───── RECORDS TO USE ─────
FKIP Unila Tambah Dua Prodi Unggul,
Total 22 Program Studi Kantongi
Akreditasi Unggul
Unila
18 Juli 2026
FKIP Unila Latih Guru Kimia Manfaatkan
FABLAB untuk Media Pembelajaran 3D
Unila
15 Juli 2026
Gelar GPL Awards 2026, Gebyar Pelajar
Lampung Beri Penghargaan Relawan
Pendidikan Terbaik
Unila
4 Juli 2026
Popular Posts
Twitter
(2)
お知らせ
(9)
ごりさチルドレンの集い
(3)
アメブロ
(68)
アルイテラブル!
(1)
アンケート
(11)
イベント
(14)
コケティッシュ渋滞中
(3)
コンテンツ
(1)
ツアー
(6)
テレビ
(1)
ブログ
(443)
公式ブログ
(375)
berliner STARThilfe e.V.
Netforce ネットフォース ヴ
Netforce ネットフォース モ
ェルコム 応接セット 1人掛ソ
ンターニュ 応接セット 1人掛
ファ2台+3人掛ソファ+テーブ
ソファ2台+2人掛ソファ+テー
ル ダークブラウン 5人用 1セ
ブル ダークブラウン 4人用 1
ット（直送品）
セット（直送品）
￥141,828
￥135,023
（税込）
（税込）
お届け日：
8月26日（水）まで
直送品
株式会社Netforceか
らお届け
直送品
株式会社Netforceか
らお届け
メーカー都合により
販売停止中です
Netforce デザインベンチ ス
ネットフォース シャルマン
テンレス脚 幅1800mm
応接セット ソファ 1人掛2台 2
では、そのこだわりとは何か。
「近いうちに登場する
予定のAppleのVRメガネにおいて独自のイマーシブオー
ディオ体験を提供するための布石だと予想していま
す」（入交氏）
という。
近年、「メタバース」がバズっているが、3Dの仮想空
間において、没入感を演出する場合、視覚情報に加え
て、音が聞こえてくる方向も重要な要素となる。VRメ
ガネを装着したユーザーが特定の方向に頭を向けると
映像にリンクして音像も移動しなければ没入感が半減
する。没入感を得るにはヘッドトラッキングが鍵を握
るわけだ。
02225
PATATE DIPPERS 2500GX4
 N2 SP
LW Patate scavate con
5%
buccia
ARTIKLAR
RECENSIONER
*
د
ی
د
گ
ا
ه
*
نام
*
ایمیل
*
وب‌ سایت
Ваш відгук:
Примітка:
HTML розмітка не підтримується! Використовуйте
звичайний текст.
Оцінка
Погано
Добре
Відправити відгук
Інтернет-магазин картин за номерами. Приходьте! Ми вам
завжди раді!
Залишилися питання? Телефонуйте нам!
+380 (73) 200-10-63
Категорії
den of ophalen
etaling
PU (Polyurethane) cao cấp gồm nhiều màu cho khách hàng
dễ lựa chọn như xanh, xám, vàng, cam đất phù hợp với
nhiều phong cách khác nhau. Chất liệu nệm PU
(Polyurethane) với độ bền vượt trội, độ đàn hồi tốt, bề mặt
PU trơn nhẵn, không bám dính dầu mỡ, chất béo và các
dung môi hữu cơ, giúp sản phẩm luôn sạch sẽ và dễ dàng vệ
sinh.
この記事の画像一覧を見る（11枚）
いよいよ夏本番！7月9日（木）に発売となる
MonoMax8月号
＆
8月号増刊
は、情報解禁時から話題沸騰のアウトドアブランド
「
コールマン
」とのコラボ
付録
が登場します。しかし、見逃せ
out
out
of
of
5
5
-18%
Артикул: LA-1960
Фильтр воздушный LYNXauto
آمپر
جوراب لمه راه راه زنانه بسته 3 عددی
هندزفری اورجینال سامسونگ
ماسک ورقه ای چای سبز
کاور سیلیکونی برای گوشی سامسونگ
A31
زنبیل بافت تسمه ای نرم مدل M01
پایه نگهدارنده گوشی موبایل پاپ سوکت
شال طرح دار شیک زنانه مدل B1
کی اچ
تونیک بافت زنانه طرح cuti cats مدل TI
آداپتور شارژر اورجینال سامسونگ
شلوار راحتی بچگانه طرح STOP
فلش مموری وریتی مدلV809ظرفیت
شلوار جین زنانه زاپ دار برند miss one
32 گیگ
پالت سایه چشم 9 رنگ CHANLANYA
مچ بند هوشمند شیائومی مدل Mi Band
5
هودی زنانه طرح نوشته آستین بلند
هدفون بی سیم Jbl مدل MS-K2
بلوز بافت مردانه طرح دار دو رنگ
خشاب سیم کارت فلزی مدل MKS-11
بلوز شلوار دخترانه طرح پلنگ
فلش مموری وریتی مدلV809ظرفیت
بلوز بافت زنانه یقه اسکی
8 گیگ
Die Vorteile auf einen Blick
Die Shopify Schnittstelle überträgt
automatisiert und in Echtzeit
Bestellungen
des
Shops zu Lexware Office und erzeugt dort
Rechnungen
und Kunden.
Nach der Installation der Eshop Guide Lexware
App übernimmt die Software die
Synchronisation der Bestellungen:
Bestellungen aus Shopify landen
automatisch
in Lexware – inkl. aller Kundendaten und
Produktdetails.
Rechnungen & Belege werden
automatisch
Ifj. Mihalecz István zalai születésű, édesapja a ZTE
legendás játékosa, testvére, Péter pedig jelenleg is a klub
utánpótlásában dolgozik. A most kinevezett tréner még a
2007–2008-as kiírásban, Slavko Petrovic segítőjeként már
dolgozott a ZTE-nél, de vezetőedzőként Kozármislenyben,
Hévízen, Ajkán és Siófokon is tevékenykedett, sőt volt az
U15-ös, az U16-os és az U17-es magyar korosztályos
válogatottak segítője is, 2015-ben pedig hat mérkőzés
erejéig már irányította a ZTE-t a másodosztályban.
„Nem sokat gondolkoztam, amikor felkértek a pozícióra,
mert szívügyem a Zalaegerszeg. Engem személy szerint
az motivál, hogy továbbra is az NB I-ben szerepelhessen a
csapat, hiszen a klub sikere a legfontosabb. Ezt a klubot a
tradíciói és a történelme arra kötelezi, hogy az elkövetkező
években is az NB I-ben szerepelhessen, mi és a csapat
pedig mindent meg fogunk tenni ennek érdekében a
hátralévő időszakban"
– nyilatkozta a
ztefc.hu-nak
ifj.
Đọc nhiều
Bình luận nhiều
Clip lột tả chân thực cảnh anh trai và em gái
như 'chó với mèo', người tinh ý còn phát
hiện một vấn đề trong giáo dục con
─────
Return the data in its entirety, exactly as given.

FKIP Unila Tambah Dua Prodi Unggul,
Total 22 Program Studi Kantongi
Akreditasi Unggul
Unila
18 Juli 2026
FKIP Unila Latih Guru Kimia Manfaatkan
FABLAB untuk Media Pembelajaran 3D
Unila
15 Juli 2026
Gelar GPL Awards 2026, Gebyar Pelajar
Lampung Beri Penghargaan Relawan
Pendidikan Terbaik
Unila
4 Juli 2026
Popular Posts
Twitter
(2)
お知らせ
(9)
ごりさチルドレンの集い
(3)
アメブロ
(68)
アルイテラブル!
(1)
アンケート
(11)
イベント
(14)
コケティッシュ渋滞中
(3)
コンテンツ
(1)
ツアー
(6)
テレビ
(1)
ブログ
(443)
公式ブログ
(375)
berliner STARThilfe e.V.
Netforce ネットフォース ヴ
Netforce ネットフォース モ
ェルコム 応接セット 1人掛ソ
ンターニュ 応接セット 1人掛
ファ2台+3人掛ソファ+テーブ
ソファ2台+2人掛ソファ+テー
ル ダークブラウン 5人用 1セ
ブル ダークブラウン 4人用 1
ット（直送品）
セット（直送品）
￥141,828
￥135,023
（税込）
（税込）
お届け日：
8月26日（水）まで
直送品
株式会社Netforceか
らお届け
直送品
株式会社Netforceか
らお届け
メーカー都合により
販売停止中です
Netforce デザインベンチ ス
ネットフォース シャルマン
テンレス脚 幅1800mm
応接セット ソファ 1人掛2台 2
では、そのこだわりとは何か。
「近いうちに登場する
予定のAppleのVRメガネにおいて独自のイマーシブオー
ディオ体験を提供するための布石だと予想していま
す」（入交氏）
という。
近年、「メタバース」がバズっているが、3Dの仮想空
間において、没入感を演出する場合、視覚情報に加え
て、音が聞こえてくる方向も重要な要素となる。VRメ
ガネを装着したユーザーが特定の方向に頭を向けると
映像にリンクして音像も移動しなければ没入感が半減
する。没入感を得るにはヘッドトラッキングが鍵を握
るわけだ。
02225
PATATE DIPPERS 2500GX4
 N2 SP
LW Patate scavate con
5%
buccia
ARTIKLAR
RECENSIONER
*
د
ی
د
گ
ا
ه
*
نام
*
ایمیل
*
وب‌ سایت
Ваш відгук:
Примітка:
HTML розмітка не підтримується! Використовуйте
звичайний текст.
Оцінка
Погано
Добре
Відправити відгук
Інтернет-магазин картин за номерами. Приходьте! Ми вам
завжди раді!
Залишилися питання? Телефонуйте нам!
+380 (73) 200-10-63
Категорії
den of ophalen
etaling
PU (Polyurethane) cao cấp gồm nhiều màu cho khách hàng
dễ lựa chọn như xanh, xám, vàng, cam đất phù hợp với
nhiều phong cách khác nhau. Chất liệu nệm PU
(Polyurethane) với độ bền vượt trội, độ đàn hồi tốt, bề mặt
PU trơn nhẵn, không bám dính dầu mỡ, chất béo và các
dung môi hữu cơ, giúp sản phẩm luôn sạch sẽ và dễ dàng vệ
sinh.
この記事の画像一覧を見る（11枚）
いよいよ夏本番！7月9日（木）に発売となる
MonoMax8月号
＆
8月号増刊
は、情報解禁時から話題沸騰のアウトドアブランド
「
コールマン
」とのコラボ
付録
が登場します。しかし、見逃せ
out
out
of
of
5
5
-18%
Артикул: LA-1960
Фильтр воздушный LYNXauto
آمپر
جوراب لمه راه راه زنانه بسته 3 عددی
هندزفری اورجینال سامسونگ
ماسک ورقه ای چای سبز
کاور سیلیکونی برای گوشی سامسونگ
A31
زنبیل بافت تسمه ای نرم مدل M01
پایه نگهدارنده گوشی موبایل پاپ سوکت
شال طرح دار شیک زنانه مدل B1
کی اچ
تونیک بافت زنانه طرح cuti cats مدل TI
آداپتور شارژر اورجینال سامسونگ
شلوار راحتی بچگانه طرح STOP
فلش مموری وریتی مدلV809ظرفیت
شلوار جین زنانه زاپ دار برند miss one
32 گیگ
پالت سایه چشم 9 رنگ CHANLANYA
مچ بند هوشمند شیائومی مدل Mi Band
5
هودی زنانه طرح نوشته آستین بلند
هدفون بی سیم Jbl مدل MS-K2
بلوز بافت مردانه طرح دار دو رنگ
خشاب سیم کارت فلزی مدل MKS-11
بلوز شلوار دخترانه طرح پلنگ
فلش مموری وریتی مدلV809ظرفیت
بلوز بافت زنانه یقه اسکی
8 گیگ
Die Vorteile auf einen Blick
Die Shopify Schnittstelle überträgt
automatisiert und in Echtzeit
Bestellungen
des
Shops zu Lexware Office und erzeugt dort
Rechnungen
und Kunden.
Nach der Installation der Eshop Guide Lexware
App übernimmt die Software die
Synchronisation der Bestellungen:
Bestellungen aus Shopify landen
automatisch
in Lexware – inkl. aller Kundendaten und
Produktdetails.
Rechnungen & Belege werden
automatisch
Ifj. Mihalecz István zalai születésű, édesapja a ZTE
legendás játékosa, testvére, Péter pedig jelenleg is a klub
utánpótlásában dolgozik. A most kinevezett tréner még a
2007–2008-as kiírásban, Slavko Petrovic segítőjeként már
dolgozott a ZTE-nél, de vezetőedzőként Kozármislenyben,
Hévízen, Ajkán és Siófokon is tevékenykedett, sőt volt az
U15-ös, az U16-os és az U17-es magyar korosztályos
válogatottak segítője is, 2015-ben pedig hat mérkőzés
erejéig már irányította a ZTE-t a másodosztályban.
„Nem sokat gondolkoztam, amikor felkértek a pozícióra,
mert szívügyem a Zalaegerszeg. Engem személy szerint
az motivál, hogy továbbra is az NB I-ben szerepelhessen a
csapat, hiszen a klub sikere a legfontosabb. Ezt a klubot a
tradíciói és a történelme arra kötelezi, hogy az elkövetkező
években is az NB I-ben szerepelhessen, mi és a csapat
pedig mindent meg fogunk tenni ennek érdekében a
hátralévő időszakban"
– nyilatkozta a
ztefc.hu-nak
ifj.
Đọc nhiều
Bình luận nhiều
Clip lột tả chân thực cảnh anh trai và em gái
như 'chó với mèo', người tinh ý còn phát
hiện một vấn đề trong giáo dục con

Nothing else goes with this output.